Wednesday, March 6, 2013

Stop Talking

"You're so interesting," my students said to me today.

"I'm not," I said. "Not compared to the person sitting next to you."

"You are," they said.  "You are the most interesting person in the school."

Only in the moment when perhaps I'll tell a story rather than opt for barreling through the curriculum objective I planned for the day am I interesting to my students.  I might tell the story of the time I got in a car wreck the night of my junior prom.  Or the time I stayed up all night with a tow truck driver I'd just met until we jumped a junkyard fence and stole an alternator for my car so I could get going again. Anything would be better than building a thesis statement telling how motif reveals theme in order to support a ten-page paper.  I mean yawn.

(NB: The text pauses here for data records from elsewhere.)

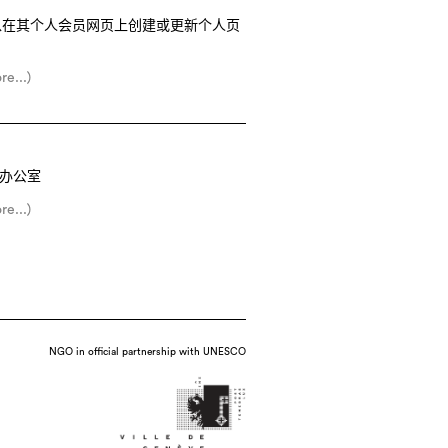
以在其个人会员网页上创建或更新个人页
re...)
C办公室
re...)
NGO in official partnership with UNESCO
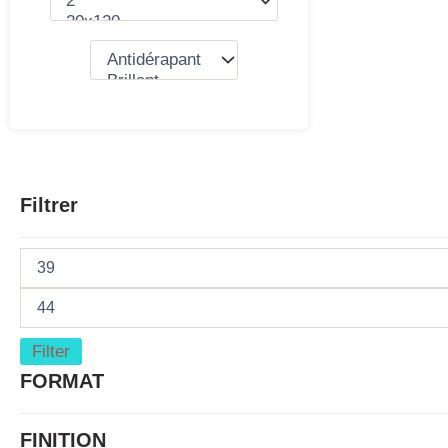
Filtrer
Filter
FORMAT
FINITION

Most of the time when I decide to lecture, my students pretend to listen because they are well-mannered young adults.  Old children. But when I can I shut the hell up.  Let them do the talking, little bird.

One Sunday at Mass my youngest daughter disliked the priest.  A babbling type he was.  After too long of listening to his slightly insulting jibber jabber, Margaret took my hand and opened it.  She wrote STOP TALKING into my palm with her finger Helen Keller style.  She closed my hand and the priest stopped talking.  Just like that.  Maybe wherever he is the man still finds himself at a loss for words.  That would be awesome.  Let someone else stand up and do the talking for once. Maybe a little girl for once.

What is your story, I ask my students.  Write it down first.  Then open your mouth and talk. Shut me up entirely.  Make me obsolete. Your turn is now.